## TASK OBJECTIVE
Identify every line of the records that contains the string "BlueprintsNet", and copy each of those lines.

## SUPPLIED RECORDS
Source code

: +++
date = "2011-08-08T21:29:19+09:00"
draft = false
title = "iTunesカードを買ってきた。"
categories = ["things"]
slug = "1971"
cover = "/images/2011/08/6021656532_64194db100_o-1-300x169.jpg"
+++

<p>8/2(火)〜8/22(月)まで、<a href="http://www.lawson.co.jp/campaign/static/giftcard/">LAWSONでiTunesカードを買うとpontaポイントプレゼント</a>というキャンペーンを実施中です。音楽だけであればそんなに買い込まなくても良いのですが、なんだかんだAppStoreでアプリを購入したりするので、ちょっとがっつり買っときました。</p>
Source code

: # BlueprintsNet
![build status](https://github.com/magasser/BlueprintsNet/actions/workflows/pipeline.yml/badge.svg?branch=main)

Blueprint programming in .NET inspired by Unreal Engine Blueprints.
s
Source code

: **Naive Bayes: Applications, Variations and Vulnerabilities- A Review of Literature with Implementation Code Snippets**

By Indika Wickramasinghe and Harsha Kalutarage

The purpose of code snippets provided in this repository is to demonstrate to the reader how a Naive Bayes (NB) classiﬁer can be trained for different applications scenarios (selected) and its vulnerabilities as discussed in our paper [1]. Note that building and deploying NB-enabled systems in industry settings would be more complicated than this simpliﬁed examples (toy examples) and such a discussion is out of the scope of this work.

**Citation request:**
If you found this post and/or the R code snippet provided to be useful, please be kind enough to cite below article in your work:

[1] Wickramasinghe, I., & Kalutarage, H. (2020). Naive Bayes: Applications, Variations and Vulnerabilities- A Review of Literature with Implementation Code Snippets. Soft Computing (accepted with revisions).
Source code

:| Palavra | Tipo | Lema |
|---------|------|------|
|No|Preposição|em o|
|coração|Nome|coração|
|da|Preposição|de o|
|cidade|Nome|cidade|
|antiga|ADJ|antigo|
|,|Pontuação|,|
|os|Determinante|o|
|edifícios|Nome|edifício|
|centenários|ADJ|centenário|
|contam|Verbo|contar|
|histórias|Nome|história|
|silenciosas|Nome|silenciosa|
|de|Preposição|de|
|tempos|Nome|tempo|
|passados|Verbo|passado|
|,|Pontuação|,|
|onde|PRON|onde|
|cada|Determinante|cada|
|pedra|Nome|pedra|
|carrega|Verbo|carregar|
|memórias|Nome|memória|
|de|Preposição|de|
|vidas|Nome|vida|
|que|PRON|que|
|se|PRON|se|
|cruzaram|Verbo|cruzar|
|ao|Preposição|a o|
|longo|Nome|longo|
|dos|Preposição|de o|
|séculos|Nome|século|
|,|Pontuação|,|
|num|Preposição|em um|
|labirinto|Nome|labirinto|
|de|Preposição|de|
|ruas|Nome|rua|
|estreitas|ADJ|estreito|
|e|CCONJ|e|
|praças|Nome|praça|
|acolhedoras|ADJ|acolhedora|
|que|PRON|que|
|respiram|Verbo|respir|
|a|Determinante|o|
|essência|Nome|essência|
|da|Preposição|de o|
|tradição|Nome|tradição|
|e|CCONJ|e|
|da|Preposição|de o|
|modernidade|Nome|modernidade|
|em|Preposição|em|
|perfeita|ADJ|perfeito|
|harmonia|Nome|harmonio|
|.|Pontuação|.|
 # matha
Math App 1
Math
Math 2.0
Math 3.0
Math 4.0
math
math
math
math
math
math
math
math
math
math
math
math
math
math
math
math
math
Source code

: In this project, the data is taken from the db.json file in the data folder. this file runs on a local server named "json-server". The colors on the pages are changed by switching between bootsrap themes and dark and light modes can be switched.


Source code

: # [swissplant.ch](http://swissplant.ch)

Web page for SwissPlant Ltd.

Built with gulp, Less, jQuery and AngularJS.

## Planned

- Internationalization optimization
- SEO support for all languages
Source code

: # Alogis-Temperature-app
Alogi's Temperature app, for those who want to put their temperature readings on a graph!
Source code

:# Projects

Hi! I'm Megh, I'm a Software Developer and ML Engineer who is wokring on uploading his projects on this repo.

## SOLUTION TO THE EXERCISE
: # BlueprintsNet
![build status](https://github.com/magasser/BlueprintsNet/actions/workflows/pipeline.yml/badge.svg?branch=main)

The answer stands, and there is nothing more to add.